● **Your objective**: Find every line in the items below that contains the string "gwara", and copy each such line. Case counts.

[Page images and extracted text]
━━━━━━━━━━━━━━━━━━━━
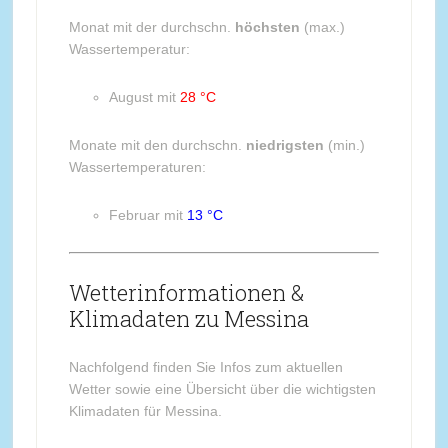
Monat mit der durchschn.
höchsten
(max.)
Wassertemperatur:
August mit
28 °C
Monate mit den durchschn.
niedrigsten
(min.)
Wassertemperaturen:
Februar mit
13 °C
Wetterinformationen &
Klimadaten zu Messina
Nachfolgend finden Sie Infos zum aktuellen
Wetter sowie eine Übersicht über die wichtigsten
Klimadaten für Messina.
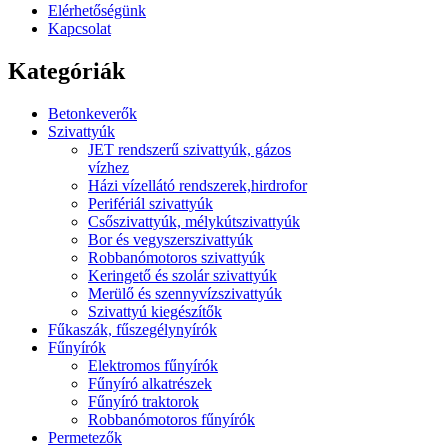
Elérhetőségünk
Kapcsolat
Kategóriák
Betonkeverők
Szivattyúk
JET rendszerű szivattyúk, gázos
vízhez
Házi vízellátó rendszerek,hirdrofor
Perifériál szivattyúk
Csőszivattyúk, mélykútszivattyúk
Bor és vegyszerszivattyúk
Robbanómotoros szivattyúk
Keringető és szolár szivattyúk
Merülő és szennyvízszivattyúk
Szivattyú kiegészítők
Fűkaszák, fűszegélynyírók
Fűnyírók
Elektromos fűnyírók
Fűnyíró alkatrészek
Fűnyíró traktorok
Robbanómotoros fűnyírók
Permetezők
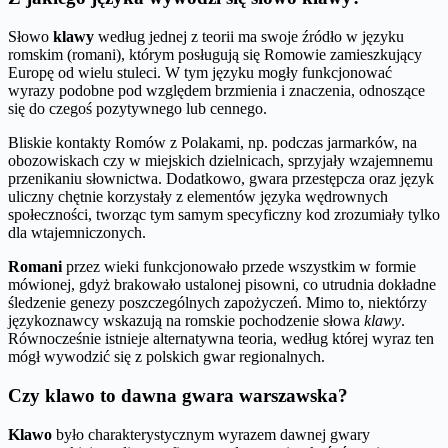
Słowo
klawy
według jednej z teorii ma swoje źródło w języku
romskim (romani), którym posługują się Romowie zamieszkujący
Europę od wielu stuleci. W tym języku mogły funkcjonować
wyrazy podobne pod względem brzmienia i znaczenia, odnoszące
się do czegoś pozytywnego lub cennego.
Bliskie kontakty Romów z Polakami, np. podczas jarmarków, na
obozowiskach czy w miejskich dzielnicach, sprzyjały wzajemnemu
przenikaniu słownictwa. Dodatkowo, gwara przestępcza oraz język
uliczny chętnie korzystały z elementów języka wędrownych
społeczności, tworząc tym samym specyficzny kod zrozumiały tylko
dla wtajemniczonych.
Romani
przez wieki funkcjonowało przede wszystkim w formie
mówionej, gdyż brakowało ustalonej pisowni, co utrudnia dokładne
śledzenie genezy poszczególnych zapożyczeń. Mimo to, niektórzy
językoznawcy wskazują na romskie pochodzenie słowa
klawy
.
Równocześnie istnieje alternatywna teoria, według której wyraz ten
mógł wywodzić się z polskich gwar regionalnych.
Czy klawo to dawna gwara warszawska?
Klawo
było charakterystycznym wyrazem dawnej gwary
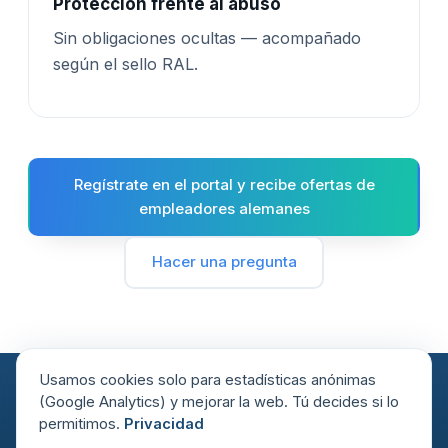
Protección frente al abuso
Sin obligaciones ocultas — acompañado
según el sello RAL.
Regístrate en el portal y recibe ofertas de
empleadores alemanes
Hacer una pregunta
Usamos cookies solo para estadísticas anónimas
(Google Analytics) y mejorar la web. Tú decides si lo
Sello RAL Reclutamiento
Centro formativo certificado
permitimos.
Privacidad
Justo
AZAV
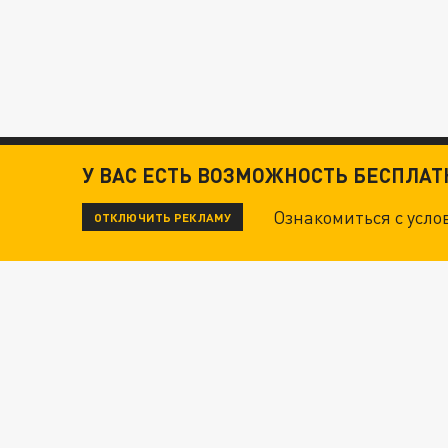
У ВАС ЕСТЬ ВОЗМОЖНОСТЬ БЕСПЛА
Ознакомиться с усл
ОТКЛЮЧИТЬ РЕКЛАМУ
━━━━━━━━━━━━━━━━━━━━
● **Task answer**:
przenikaniu słownictwa. Dodatkowo, gwara przestępcza oraz język
Czy klawo to dawna gwara warszawska?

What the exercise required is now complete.